Some of our MPs only throng the House during live sessions, which appears as if they are only interested in being seen on television than delivery

WHILE proceedings in Parliament are covered by the Privileges, Immunities and Powers of Parliament Act, meaning freedom of speech and debate or proceedings in or before Parliament; and any committee is guaranteed and such freedom shall not be liable to be impeached or questioned in any court or place outside Parliament, we feel the members of the House, being the honourable members they are deemed to be, at times abuse parliamentary privilege and immunity to act in a dishonour- able manner.

Childish heckling, infantile interjections and wild singing have become the order of the day especially in the National Assembly. We have seen a number of legislators being ejected for issuing threats or threatening to beat up fellow members, yet the one quality that separates human beings from other primates is the gift of speech, which is what the legislators should use to iron out any differences.

We were particularly perturbed by the behaviour exhibited by the legislators, particularly those drawn from the MDC-T, who chose to interject childishly and heckle President Mugabe as he delivered the State of the Nation Address to the combined sitting of the Lower and Upper Houses on Tuesday. We feel that parliamentarians should accord such occasions the seriousness they deserve, as more often than not, the President’s delivery lays out the legislative agenda for the august House.
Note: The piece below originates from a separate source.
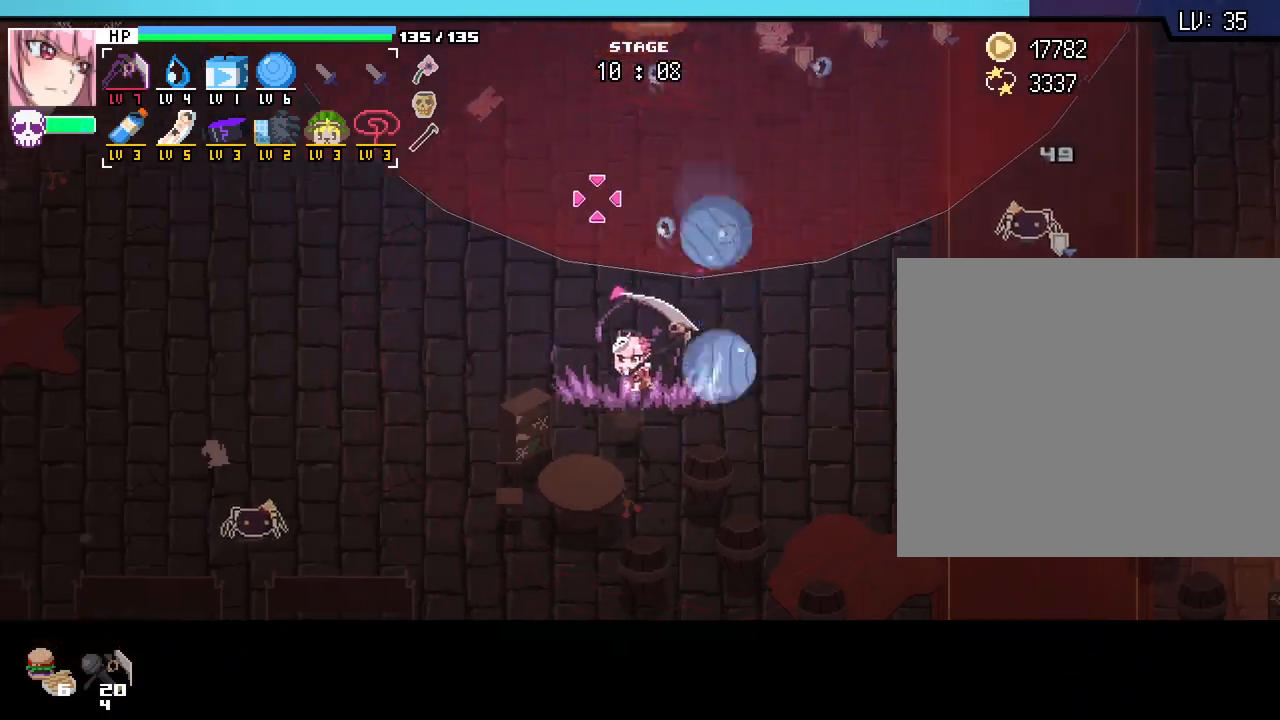
{"keys": ["a"], "mouse": [], "events": []}
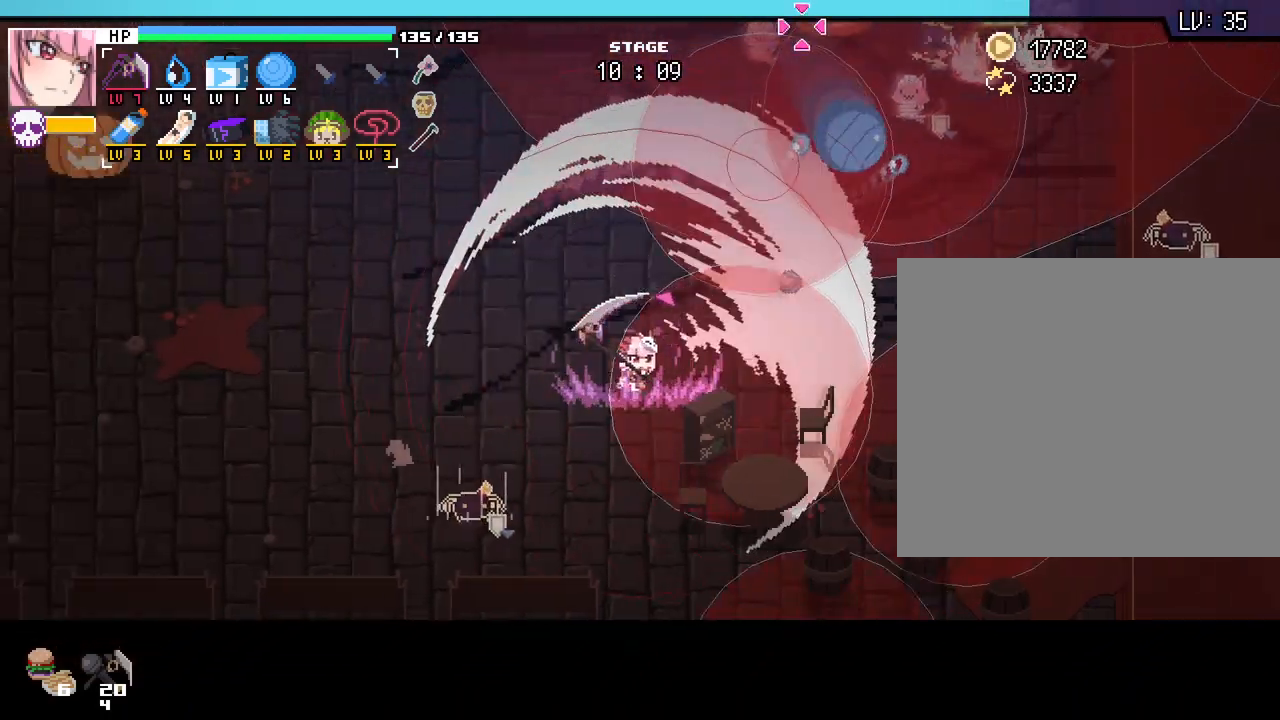
{"keys": ["a", "w"], "mouse": [], "events": [[17, "w", "down"]]}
While MPs may say it’s standard fare in other parliaments where blows are even exchanged but the challenges facing the nation bid us to be more serious with our legislature. All entrusted with leadership must take the business of the House seriously. To this end, we support National Assembly Speaker Jacob Mudenda’s decision to bar singing in the House, a development that will see those who break the rule being booted out and even being banished for the duration of the entire session.

Some of the people who sent the MPs to Parliament do not have access to radios or TVs and would rely on feedback from their MPs. We wonder how those who chose to heckle and interject as the President delivered the State of the Nation Address kept abreast of what he was saying, and whether they can accurately report to their constituents.

That said the President succinctly summed up the State of the Nation which bids us all to put our shoulders to the wheel to ensure that the economic gains recorded thus far are consolidated and built upon.